Там я ходил по улице и не видел ничего, что бы напоминало мне о моей жизни. Не было знакомых лавочек, набережных, двориков, где мы с Анной проводили вместе долгие летние дни. Не было там дома Аллы, где я провел ночь, в которой смешались слова, дым и близость. Не было ничего. Ничто не напоминало мне о том мире, где я жил.
Новый город открывал новый мир, я думал, это рай, но сразу вышло наоборот. Пустота убивала меня день за днем. Именно пустота, потому что там, где вымер мой мир, была пустота. И там, где не было и не могло быть моего мира, как, например, здесь, тоже была пустота. Ад был там, где я жил раньше. Но быть вдали от своей жизни значило с периферии адского пекла сползти в самый эпицентр. Я привык к своему аду и всё-таки любил его, насколько позволяло мне моё сердце. В этом лучшем из возможных миров границы ада расширялись прямо пропорционально движению стрелок, танцующих на циферблате городских часов. Я раньше говорил всем при встрече «улыбнитесь». Теперь я хотел бы говорить «никогда не улыбайтесь». Только говорить теперь некому. Я никого не встречал, и никто не встречал меня. Потому что теперь я вальяжно сидел на желтой лавочке неподалеку от чужой набережной, в нескольких сотнях километров от своей жизни.

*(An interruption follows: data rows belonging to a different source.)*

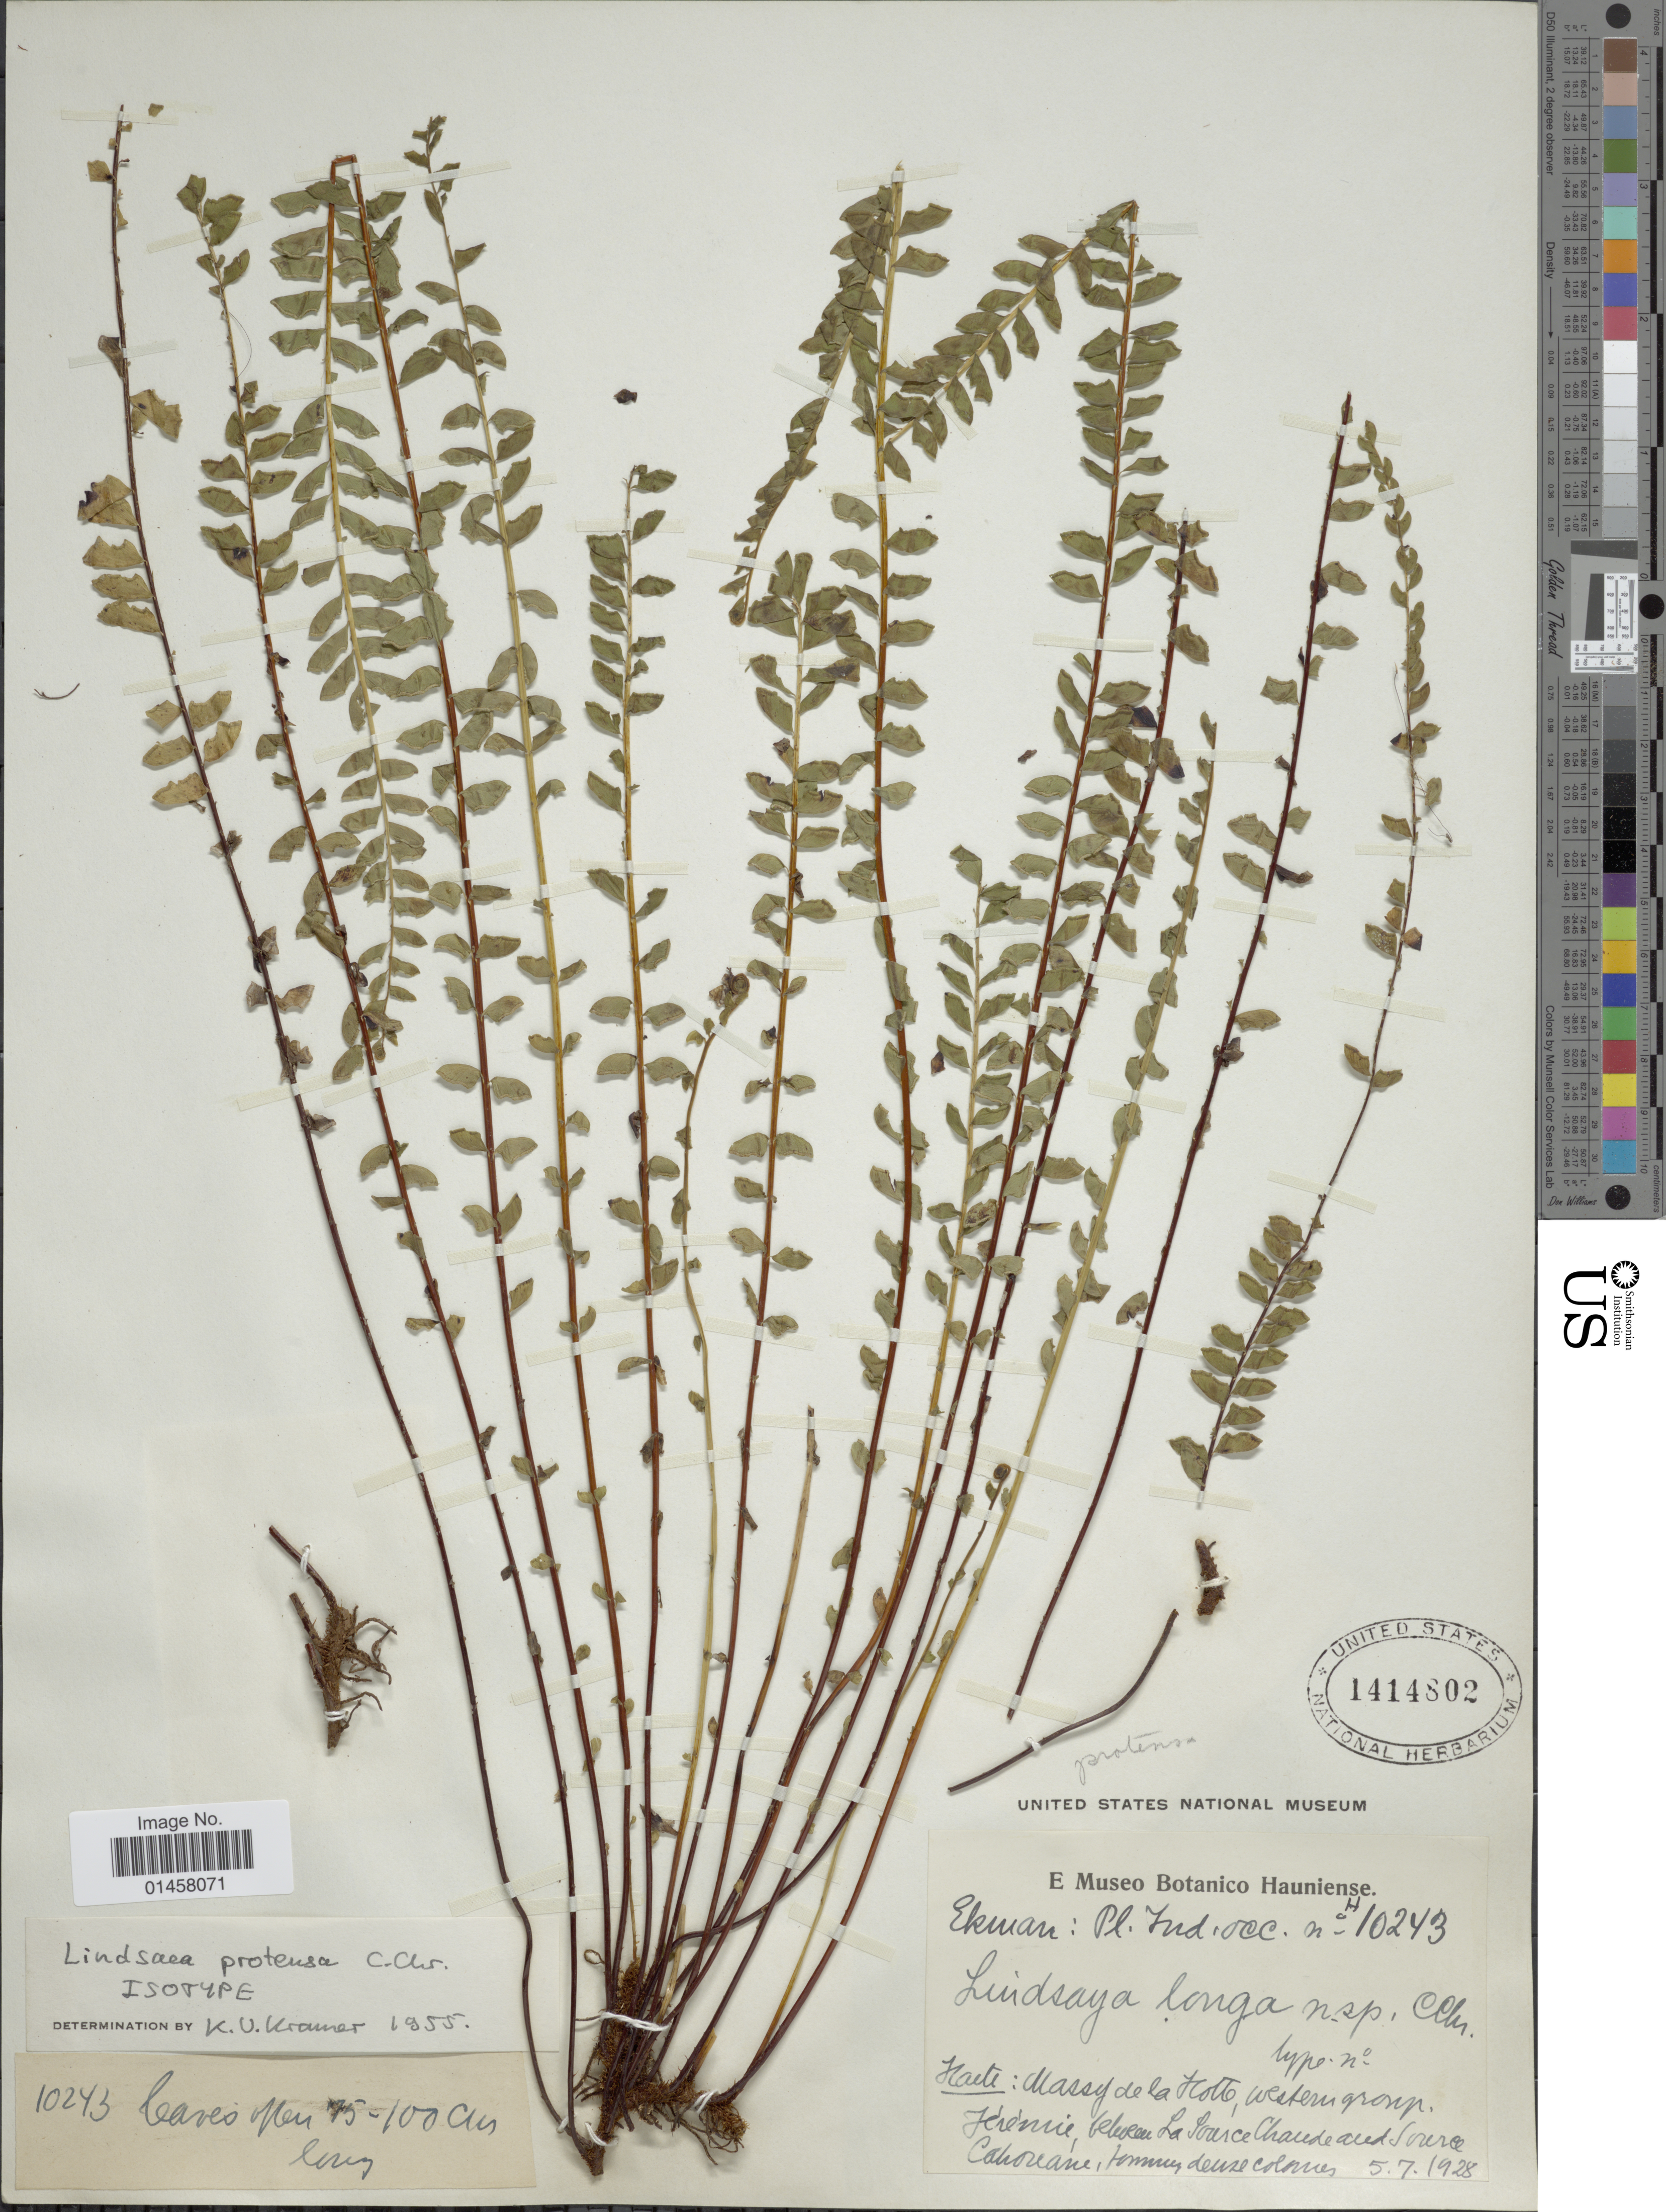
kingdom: Plantae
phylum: Tracheophyta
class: Polypodiopsida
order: Polypodiales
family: Lindsaeaceae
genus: Lindsaea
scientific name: Lindsaea pratensis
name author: Maxon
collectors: -. Ekman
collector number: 10243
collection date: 1928-07-05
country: Haiti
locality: Pl. ind. occ., Haiti: massif de la Hotte, western group, Jérémie, between Source Chaude and Source Cahouane.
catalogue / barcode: US 1414802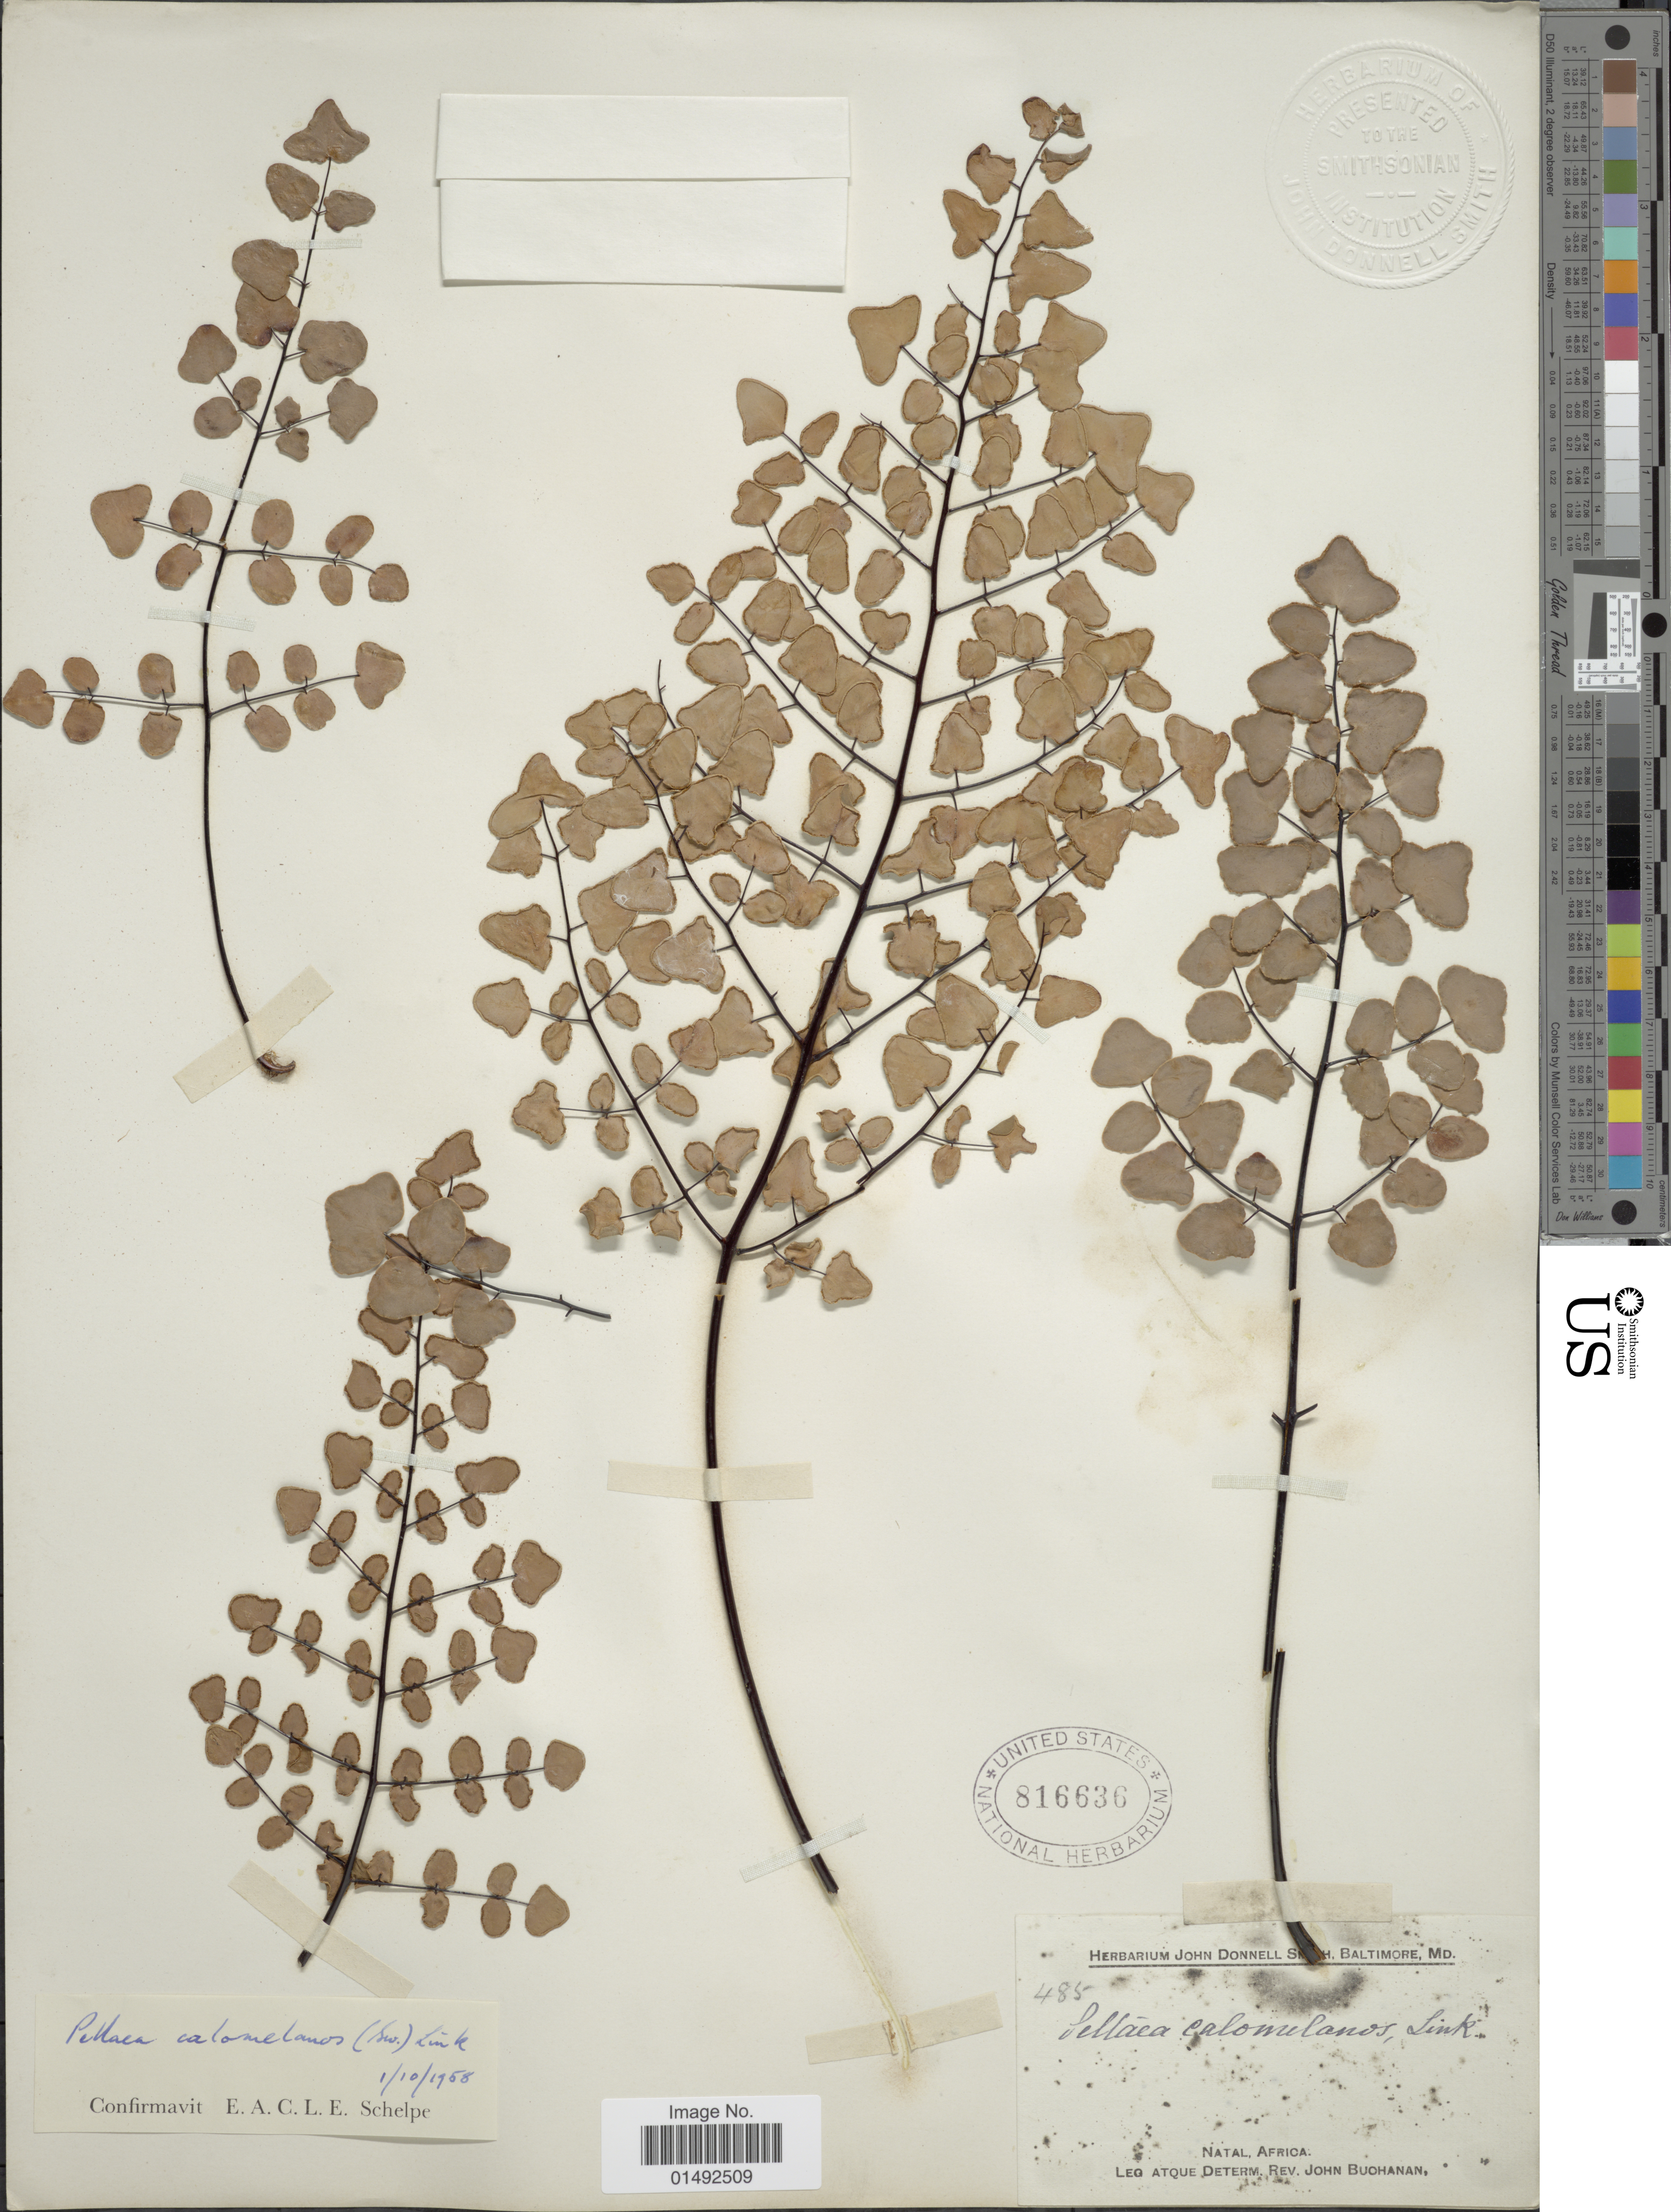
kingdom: Plantae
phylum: Tracheophyta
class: Polypodiopsida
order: Polypodiales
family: Pteridaceae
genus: Pellaea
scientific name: Pellaea calomelanos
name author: (Sw.) Link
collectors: J. Buchanan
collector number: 485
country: South Africa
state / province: KwaZulu-Natal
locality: Natal, Africa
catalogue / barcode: US 816636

В моём городе остался асфальт, изученный вплоть до самой незаметной трещинки, исхоженные вдоль и поперек уютные улочки. Девушка, без которой я когда-то не мог представить своей жизни. Анна. Девушка, без которой я прожил всю свою жизнь. Алла. Работа, которую я, кажется, когда-то любил. Стопка писем, которые я, кажется, когда-то писал.
Ну что ж, добро пожаловать. Я силился улыбнуться, но не мог. Никогда не улыбайтесь. Я в десятый раз огляделся вокруг. Этот город был приятен для глаз, но не более того. Я раньше говорил всем «улыбнитесь». А теперь я предпочитаю молчать. Я закрыл глаза. Я представил себя там, в один из тёплых весенних дней, на желтой лавочке и на ветру, и с улыбкой в глазах рядом. Я поймал себя на том, что в своём воображении увидел улыбку в тёмно-зелёных глазах с серебристыми прожилками.
Поддавшись беззаботности этого города, который и поздней осенью веселился, как на летнем курорте, я подумал, что без труда найду здесь похожие глаза, после чего немедленно покинул злополучную лавочку и пошел в неизвестном для себя направлении. «Никогда не улыбайтесь» – подумал я и улыбнулся. Границы ада продолжали расширяться.